Club President Jen Millet has acknowledged that partnership has been “the toughest part of the accelerated timeline,” noting that deals of this type typically take up to 18 months to close. The Summit has been executing those conversations in eight to ten months. That success is possible because the inbound interest is real. Partners are coming to the table with urgency that did not exist for NWSL clubs even a few years ago.

There is also a community architecture to the Summit’s partnership model that deserves attention. The club has structured its partnerships to include a direct community reinvestment component, the 303 Community Fund, with an initial $10,000 donation to Soccer Without Borders. For health systems, financial institutions, and consumer brands with active corporate social responsibility platforms, the ability to connect commercial partnership with documented community impact strengthens the business case internally.

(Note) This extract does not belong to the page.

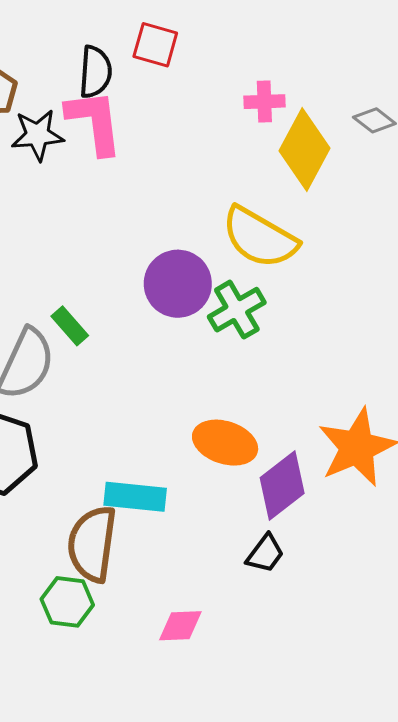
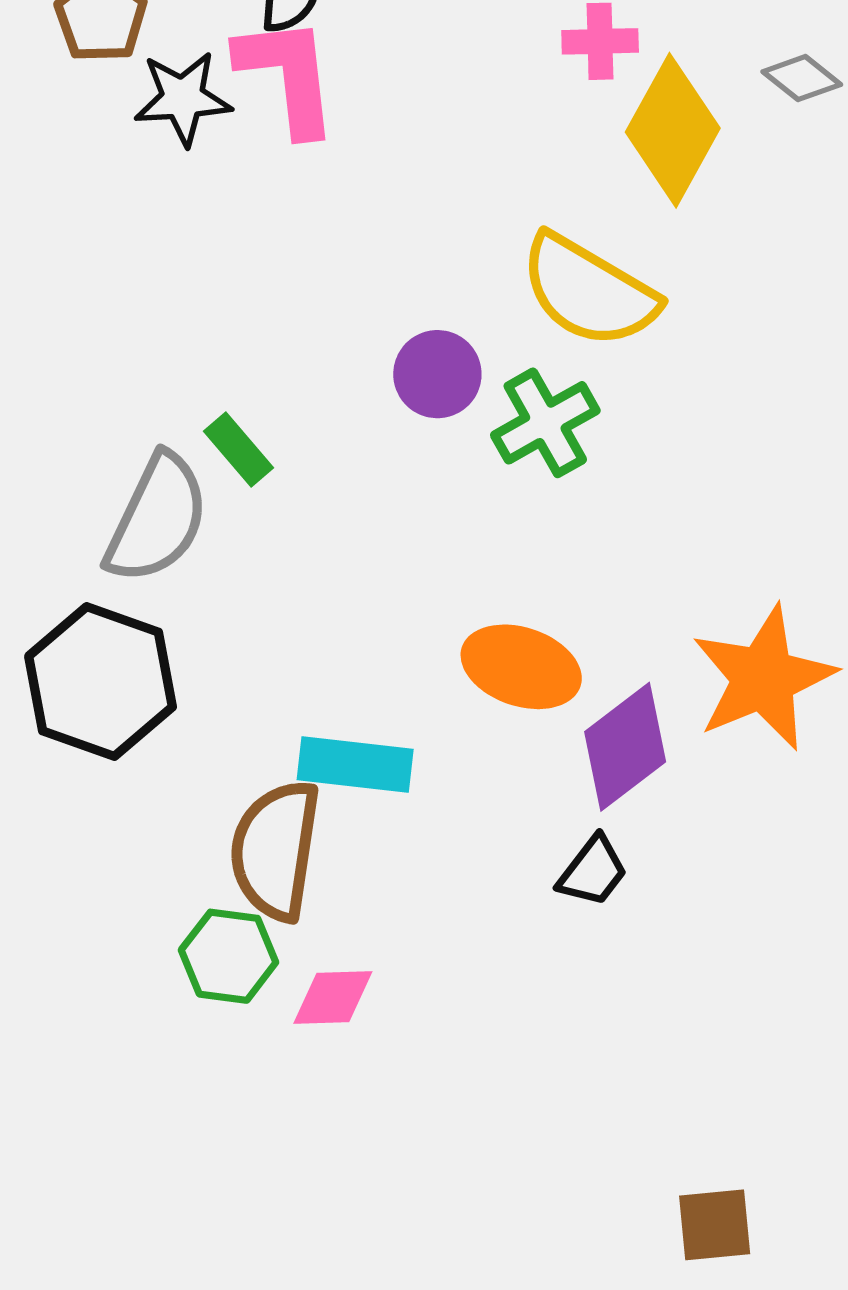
purple circle: (178, 284) -> (437, 374), size x0.7
pink diamond: (180, 626) -> (333, 998), moved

From Early Wins to a Repeatable Commercial Framework

Denver Summit FC’s early partnership performance reflects a broader shift in how the women’s sports partnership market is functioning. The combination of proven fan demand, macro growth tailwinds, founding partner exclusivity, and a marquee ownership network has allowed a brand-new franchise to compress a multi-year partnership ramp into months. This will be on display for the Summit’s home opener at Empower Field at Mile High on March 28th.

For brands evaluating women’s sports partnerships and for sports executives building commercial strategies, Denver Summit’s model offers a framework. Fan demand validates the market. Founding partner positioning creates urgency and premium. And ownership networks open doors that cold outreach rarely does

The new entrant disadvantage, long assumed to be a structural barrier in sports partnership sales, appears to be far less limiting in women’s sports. This particularly true for strategically positioned franchises taking advantage of micro and macro-opportunities.